Reproduce every one of the entries below word for word, keeping the lines in their original order.
==========
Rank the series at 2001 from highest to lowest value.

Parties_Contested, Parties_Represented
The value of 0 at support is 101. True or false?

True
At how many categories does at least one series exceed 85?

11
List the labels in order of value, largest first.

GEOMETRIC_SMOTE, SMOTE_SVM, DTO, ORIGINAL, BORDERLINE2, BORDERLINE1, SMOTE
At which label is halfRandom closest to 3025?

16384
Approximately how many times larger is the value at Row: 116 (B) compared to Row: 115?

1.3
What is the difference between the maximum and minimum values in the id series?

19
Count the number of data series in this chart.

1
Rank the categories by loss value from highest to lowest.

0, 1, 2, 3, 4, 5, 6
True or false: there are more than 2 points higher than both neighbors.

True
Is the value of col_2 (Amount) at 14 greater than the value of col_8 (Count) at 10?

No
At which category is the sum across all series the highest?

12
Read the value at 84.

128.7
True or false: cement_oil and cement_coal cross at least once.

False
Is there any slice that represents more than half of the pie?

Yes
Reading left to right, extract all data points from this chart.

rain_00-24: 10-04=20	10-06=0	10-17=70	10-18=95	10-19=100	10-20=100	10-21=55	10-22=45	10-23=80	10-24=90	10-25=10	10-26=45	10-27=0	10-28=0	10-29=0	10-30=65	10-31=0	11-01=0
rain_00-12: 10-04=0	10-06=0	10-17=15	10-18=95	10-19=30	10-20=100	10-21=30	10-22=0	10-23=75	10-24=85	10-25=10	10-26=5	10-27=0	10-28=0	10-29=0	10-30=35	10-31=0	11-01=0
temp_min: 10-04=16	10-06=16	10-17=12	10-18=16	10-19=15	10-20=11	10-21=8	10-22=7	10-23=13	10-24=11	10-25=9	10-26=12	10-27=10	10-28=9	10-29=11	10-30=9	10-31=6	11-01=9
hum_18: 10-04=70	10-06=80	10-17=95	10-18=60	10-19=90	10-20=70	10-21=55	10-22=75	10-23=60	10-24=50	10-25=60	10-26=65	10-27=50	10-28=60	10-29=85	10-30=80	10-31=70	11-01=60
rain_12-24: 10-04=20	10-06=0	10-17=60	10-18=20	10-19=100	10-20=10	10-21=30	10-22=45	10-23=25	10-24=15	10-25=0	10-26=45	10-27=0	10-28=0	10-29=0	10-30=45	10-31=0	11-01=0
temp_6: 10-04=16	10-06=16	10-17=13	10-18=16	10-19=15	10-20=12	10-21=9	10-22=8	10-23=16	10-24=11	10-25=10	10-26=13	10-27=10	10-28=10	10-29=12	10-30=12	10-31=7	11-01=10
==========
** Task solution **
Rank the series at 2001 from highest to lowest value.

Parties_Contested, Parties_Represented
The value of 0 at support is 101. True or false?

True
At how many categories does at least one series exceed 85?

11
List the labels in order of value, largest first.

GEOMETRIC_SMOTE, SMOTE_SVM, DTO, ORIGINAL, BORDERLINE2, BORDERLINE1, SMOTE
At which label is halfRandom closest to 3025?

16384
Approximately how many times larger is the value at Row: 116 (B) compared to Row: 115?

1.3
What is the difference between the maximum and minimum values in the id series?

19
Count the number of data series in this chart.

1
Rank the categories by loss value from highest to lowest.

0, 1, 2, 3, 4, 5, 6
True or false: there are more than 2 points higher than both neighbors.

True
Is the value of col_2 (Amount) at 14 greater than the value of col_8 (Count) at 10?

No
At which category is the sum across all series the highest?

12
Read the value at 84.

128.7
True or false: cement_oil and cement_coal cross at least once.

False
Is there any slice that represents more than half of the pie?

Yes
Reading left to right, extract all data points from this chart.

rain_00-24: 10-04=20	10-06=0	10-17=70	10-18=95	10-19=100	10-20=100	10-21=55	10-22=45	10-23=80	10-24=90	10-25=10	10-26=45	10-27=0	10-28=0	10-29=0	10-30=65	10-31=0	11-01=0
rain_00-12: 10-04=0	10-06=0	10-17=15	10-18=95	10-19=30	10-20=100	10-21=30	10-22=0	10-23=75	10-24=85	10-25=10	10-26=5	10-27=0	10-28=0	10-29=0	10-30=35	10-31=0	11-01=0
temp_min: 10-04=16	10-06=16	10-17=12	10-18=16	10-19=15	10-20=11	10-21=8	10-22=7	10-23=13	10-24=11	10-25=9	10-26=12	10-27=10	10-28=9	10-29=11	10-30=9	10-31=6	11-01=9
hum_18: 10-04=70	10-06=80	10-17=95	10-18=60	10-19=90	10-20=70	10-21=55	10-22=75	10-23=60	10-24=50	10-25=60	10-26=65	10-27=50	10-28=60	10-29=85	10-30=80	10-31=70	11-01=60
rain_12-24: 10-04=20	10-06=0	10-17=60	10-18=20	10-19=100	10-20=10	10-21=30	10-22=45	10-23=25	10-24=15	10-25=0	10-26=45	10-27=0	10-28=0	10-29=0	10-30=45	10-31=0	11-01=0
temp_6: 10-04=16	10-06=16	10-17=13	10-18=16	10-19=15	10-20=12	10-21=9	10-22=8	10-23=16	10-24=11	10-25=10	10-26=13	10-27=10	10-28=10	10-29=12	10-30=12	10-31=7	11-01=10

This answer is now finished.